Copy out the records exactly, from the first line through the line containing "At which category is", including that line.

--- STUDY MATERIAL Enclosed Below ---

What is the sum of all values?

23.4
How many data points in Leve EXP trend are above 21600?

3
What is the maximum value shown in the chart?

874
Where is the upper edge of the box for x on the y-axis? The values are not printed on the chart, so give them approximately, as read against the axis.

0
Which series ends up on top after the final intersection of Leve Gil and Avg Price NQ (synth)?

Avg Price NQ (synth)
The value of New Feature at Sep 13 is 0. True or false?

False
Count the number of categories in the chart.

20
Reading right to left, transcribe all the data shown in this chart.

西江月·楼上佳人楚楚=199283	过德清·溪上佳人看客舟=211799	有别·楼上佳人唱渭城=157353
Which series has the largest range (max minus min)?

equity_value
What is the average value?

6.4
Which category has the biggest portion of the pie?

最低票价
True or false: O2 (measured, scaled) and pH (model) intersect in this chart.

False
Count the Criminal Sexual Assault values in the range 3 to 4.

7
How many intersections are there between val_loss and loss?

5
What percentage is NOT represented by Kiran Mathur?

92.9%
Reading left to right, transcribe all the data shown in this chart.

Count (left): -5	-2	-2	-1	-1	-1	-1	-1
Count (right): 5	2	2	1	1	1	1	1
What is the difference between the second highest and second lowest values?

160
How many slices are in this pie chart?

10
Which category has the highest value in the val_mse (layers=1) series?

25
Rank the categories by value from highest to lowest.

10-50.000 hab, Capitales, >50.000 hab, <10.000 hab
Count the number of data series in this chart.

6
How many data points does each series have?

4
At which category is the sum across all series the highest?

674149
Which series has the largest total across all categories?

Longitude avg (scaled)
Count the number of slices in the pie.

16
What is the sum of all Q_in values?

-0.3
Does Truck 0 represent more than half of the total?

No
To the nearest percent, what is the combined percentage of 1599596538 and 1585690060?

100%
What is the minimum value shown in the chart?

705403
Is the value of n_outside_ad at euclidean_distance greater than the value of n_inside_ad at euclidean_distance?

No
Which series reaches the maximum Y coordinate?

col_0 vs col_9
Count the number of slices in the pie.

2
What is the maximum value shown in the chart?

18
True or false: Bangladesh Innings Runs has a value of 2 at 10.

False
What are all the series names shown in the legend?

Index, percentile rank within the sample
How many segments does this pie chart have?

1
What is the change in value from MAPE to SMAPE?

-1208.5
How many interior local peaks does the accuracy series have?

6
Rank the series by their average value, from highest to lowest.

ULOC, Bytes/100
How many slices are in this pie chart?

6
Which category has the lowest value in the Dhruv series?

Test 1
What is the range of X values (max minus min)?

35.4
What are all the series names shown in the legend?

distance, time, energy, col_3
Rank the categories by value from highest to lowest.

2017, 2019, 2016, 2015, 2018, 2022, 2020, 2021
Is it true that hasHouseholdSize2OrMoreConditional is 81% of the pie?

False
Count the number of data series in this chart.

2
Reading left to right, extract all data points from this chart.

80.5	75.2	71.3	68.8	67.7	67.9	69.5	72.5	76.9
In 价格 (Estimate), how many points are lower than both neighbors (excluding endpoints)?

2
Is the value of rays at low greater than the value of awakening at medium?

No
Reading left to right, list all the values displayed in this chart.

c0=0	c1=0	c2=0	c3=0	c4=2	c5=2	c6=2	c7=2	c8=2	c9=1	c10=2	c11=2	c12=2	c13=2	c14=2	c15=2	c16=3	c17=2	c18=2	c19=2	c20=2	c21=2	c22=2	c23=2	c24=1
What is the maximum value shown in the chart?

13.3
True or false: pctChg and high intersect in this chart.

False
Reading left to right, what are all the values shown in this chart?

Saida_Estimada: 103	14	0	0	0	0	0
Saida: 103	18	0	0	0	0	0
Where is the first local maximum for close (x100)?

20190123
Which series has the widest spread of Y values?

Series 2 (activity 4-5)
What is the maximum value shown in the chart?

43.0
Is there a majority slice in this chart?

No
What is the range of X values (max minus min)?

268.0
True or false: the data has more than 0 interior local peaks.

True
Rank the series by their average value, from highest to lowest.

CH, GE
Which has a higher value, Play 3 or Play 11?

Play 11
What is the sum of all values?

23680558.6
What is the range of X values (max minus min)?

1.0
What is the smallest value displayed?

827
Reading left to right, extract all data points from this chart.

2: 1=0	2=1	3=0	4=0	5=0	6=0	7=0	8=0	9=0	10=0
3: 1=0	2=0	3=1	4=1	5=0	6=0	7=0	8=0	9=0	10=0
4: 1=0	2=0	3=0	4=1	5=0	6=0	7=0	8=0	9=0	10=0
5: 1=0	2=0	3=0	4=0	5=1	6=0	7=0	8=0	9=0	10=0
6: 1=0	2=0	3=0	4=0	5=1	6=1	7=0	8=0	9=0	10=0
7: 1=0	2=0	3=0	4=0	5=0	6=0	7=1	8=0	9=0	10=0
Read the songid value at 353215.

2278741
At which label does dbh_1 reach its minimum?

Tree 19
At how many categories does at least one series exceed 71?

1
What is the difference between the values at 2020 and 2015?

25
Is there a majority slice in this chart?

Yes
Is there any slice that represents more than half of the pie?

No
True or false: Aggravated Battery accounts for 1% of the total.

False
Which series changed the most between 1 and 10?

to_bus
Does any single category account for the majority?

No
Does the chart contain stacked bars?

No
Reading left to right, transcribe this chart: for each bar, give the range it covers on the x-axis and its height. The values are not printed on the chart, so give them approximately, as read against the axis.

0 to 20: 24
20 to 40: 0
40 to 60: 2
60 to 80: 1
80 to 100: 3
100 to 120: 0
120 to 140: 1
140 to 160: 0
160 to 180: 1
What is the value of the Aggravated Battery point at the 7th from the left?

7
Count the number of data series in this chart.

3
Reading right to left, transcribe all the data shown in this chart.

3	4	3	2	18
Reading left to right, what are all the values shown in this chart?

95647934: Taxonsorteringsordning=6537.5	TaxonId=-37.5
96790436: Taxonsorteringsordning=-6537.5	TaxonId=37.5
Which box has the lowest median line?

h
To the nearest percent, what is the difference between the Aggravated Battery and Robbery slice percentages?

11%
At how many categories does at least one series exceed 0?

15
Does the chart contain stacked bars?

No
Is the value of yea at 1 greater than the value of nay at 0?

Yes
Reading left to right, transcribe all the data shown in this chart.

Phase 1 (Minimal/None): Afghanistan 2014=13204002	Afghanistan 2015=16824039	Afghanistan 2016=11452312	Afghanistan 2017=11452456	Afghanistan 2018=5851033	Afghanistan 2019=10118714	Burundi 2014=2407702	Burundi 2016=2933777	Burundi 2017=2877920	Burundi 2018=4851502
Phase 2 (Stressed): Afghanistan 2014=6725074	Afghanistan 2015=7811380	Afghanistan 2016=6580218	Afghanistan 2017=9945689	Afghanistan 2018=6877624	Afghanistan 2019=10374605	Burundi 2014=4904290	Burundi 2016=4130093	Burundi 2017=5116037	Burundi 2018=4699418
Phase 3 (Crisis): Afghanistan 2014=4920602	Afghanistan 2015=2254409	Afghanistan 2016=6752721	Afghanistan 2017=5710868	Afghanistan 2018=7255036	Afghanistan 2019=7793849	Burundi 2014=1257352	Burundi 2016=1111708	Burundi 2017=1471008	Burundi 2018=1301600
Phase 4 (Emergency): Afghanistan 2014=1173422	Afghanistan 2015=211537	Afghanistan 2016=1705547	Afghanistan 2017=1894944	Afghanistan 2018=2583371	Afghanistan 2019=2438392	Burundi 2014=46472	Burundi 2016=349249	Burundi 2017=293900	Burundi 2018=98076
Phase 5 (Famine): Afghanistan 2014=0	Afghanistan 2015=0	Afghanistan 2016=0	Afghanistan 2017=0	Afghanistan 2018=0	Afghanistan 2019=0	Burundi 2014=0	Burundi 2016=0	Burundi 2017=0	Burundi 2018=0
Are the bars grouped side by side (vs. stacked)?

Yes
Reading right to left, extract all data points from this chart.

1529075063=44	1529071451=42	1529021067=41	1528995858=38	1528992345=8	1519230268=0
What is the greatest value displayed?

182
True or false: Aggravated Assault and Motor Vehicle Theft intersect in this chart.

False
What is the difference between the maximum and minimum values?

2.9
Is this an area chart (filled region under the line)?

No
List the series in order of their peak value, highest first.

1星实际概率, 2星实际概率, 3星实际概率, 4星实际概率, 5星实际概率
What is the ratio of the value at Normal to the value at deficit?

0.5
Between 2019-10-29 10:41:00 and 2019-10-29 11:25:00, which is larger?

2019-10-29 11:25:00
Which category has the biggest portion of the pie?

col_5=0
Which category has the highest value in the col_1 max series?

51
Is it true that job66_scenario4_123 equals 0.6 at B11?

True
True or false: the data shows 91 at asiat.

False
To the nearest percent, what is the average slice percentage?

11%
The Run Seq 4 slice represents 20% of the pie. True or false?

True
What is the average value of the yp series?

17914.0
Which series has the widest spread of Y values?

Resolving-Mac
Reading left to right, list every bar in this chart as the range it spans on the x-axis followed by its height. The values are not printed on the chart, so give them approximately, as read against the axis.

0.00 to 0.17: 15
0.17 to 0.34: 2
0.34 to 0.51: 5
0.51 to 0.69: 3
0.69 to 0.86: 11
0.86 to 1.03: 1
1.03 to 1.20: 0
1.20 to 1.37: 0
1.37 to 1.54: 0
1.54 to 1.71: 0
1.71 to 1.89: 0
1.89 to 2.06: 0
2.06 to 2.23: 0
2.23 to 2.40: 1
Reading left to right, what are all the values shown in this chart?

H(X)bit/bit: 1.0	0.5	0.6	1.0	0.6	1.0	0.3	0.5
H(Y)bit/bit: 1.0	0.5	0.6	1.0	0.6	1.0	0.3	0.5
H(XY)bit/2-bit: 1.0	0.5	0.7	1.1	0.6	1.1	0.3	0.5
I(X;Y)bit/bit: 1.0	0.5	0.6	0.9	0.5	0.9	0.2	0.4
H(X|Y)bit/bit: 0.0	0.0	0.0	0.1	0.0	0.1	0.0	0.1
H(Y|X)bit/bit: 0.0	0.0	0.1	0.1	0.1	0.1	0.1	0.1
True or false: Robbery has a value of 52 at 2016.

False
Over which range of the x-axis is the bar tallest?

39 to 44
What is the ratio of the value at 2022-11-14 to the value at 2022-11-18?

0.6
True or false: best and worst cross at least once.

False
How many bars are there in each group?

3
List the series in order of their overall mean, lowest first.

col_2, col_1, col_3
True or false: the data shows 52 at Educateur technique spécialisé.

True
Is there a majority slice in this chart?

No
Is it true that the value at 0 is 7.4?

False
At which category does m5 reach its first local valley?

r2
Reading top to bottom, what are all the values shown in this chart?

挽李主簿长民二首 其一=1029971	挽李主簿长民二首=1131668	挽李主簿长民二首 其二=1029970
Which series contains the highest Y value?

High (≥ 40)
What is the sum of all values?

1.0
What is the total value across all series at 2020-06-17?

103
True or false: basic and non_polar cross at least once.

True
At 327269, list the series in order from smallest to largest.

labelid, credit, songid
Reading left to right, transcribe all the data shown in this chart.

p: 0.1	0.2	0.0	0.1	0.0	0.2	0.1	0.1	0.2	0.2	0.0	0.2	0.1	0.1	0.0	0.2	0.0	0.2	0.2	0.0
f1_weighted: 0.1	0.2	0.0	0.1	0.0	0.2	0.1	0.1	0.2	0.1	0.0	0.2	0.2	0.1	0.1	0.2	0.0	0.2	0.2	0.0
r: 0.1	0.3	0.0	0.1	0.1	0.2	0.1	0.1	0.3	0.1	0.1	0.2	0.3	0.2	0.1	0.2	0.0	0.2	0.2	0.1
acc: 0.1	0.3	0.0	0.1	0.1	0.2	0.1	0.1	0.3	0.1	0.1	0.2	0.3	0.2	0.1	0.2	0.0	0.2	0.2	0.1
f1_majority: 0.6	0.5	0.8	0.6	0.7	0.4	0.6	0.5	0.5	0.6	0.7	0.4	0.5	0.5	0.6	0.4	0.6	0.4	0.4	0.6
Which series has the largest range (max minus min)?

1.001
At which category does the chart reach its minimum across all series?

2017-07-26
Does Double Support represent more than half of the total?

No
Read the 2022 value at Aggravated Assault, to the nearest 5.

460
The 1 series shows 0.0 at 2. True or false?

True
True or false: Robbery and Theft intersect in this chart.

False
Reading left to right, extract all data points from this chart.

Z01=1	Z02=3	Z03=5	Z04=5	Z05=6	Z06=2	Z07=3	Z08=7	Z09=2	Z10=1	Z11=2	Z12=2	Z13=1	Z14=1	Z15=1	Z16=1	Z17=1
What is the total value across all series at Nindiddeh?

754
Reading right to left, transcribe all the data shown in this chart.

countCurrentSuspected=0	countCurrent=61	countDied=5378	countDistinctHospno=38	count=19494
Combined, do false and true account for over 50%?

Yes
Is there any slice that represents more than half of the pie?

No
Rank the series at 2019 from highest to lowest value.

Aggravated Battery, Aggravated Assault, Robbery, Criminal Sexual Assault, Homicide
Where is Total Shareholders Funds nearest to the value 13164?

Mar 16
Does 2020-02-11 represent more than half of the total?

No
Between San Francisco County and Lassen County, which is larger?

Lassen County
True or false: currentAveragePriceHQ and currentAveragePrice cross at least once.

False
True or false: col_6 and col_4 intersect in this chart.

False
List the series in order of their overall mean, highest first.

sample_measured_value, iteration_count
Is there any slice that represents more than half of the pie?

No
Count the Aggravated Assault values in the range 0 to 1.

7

--- End of Enclosed STUDY MATERIAL ---

**OUTPUT**.
What is the sum of all values?

23.4
How many data points in Leve EXP trend are above 21600?

3
What is the maximum value shown in the chart?

874
Where is the upper edge of the box for x on the y-axis? The values are not printed on the chart, so give them approximately, as read against the axis.

0
Which series ends up on top after the final intersection of Leve Gil and Avg Price NQ (synth)?

Avg Price NQ (synth)
The value of New Feature at Sep 13 is 0. True or false?

False
Count the number of categories in the chart.

20
Reading right to left, transcribe all the data shown in this chart.

西江月·楼上佳人楚楚=199283	过德清·溪上佳人看客舟=211799	有别·楼上佳人唱渭城=157353
Which series has the largest range (max minus min)?

equity_value
What is the average value?

6.4
Which category has the biggest portion of the pie?

最低票价
True or false: O2 (measured, scaled) and pH (model) intersect in this chart.

False
Count the Criminal Sexual Assault values in the range 3 to 4.

7
How many intersections are there between val_loss and loss?

5
What percentage is NOT represented by Kiran Mathur?

92.9%
Reading left to right, transcribe all the data shown in this chart.

Count (left): -5	-2	-2	-1	-1	-1	-1	-1
Count (right): 5	2	2	1	1	1	1	1
What is the difference between the second highest and second lowest values?

160
How many slices are in this pie chart?

10
Which category has the highest value in the val_mse (layers=1) series?

25
Rank the categories by value from highest to lowest.

10-50.000 hab, Capitales, >50.000 hab, <10.000 hab
Count the number of data series in this chart.

6
How many data points does each series have?

4
At which category is the sum across all series the highest?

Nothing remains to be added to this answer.